Before-and-after object states:
[Start of Attachment]
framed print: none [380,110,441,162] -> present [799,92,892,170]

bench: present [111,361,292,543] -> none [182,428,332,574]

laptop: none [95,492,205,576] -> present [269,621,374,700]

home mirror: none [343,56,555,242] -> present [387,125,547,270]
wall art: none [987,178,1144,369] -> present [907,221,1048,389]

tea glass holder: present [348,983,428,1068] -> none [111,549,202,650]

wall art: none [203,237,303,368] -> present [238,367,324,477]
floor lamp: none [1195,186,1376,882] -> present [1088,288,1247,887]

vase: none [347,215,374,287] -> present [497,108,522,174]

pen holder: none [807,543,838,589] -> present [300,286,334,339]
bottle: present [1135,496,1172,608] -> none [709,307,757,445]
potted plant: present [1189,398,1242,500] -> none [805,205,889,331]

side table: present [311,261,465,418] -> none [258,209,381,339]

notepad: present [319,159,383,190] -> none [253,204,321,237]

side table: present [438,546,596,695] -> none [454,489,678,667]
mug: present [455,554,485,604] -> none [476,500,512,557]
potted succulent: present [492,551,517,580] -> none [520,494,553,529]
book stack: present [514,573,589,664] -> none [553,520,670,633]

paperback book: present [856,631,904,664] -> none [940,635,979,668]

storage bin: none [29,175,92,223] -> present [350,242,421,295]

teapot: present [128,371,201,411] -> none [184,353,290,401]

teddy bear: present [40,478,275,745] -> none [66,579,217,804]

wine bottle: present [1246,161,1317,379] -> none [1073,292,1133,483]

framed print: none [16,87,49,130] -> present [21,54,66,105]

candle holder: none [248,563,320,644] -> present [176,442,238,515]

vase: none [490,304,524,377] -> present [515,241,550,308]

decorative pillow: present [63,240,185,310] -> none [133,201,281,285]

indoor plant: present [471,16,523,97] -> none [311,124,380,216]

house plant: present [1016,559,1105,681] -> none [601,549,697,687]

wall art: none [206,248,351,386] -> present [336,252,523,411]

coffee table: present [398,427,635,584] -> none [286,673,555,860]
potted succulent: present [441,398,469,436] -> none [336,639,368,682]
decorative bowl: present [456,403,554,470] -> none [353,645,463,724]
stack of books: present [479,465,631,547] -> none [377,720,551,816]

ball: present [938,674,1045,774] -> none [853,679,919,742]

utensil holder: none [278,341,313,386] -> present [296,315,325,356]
[End of Attachment]
Above are some lines. Repeat exactly, and only, those from the line that has "bench: present [111,361,292,543]" through the line that has "tea glass holder: present".

bench: present [111,361,292,543] -> none [182,428,332,574]

laptop: none [95,492,205,576] -> present [269,621,374,700]

home mirror: none [343,56,555,242] -> present [387,125,547,270]
wall art: none [987,178,1144,369] -> present [907,221,1048,389]

tea glass holder: present [348,983,428,1068] -> none [111,549,202,650]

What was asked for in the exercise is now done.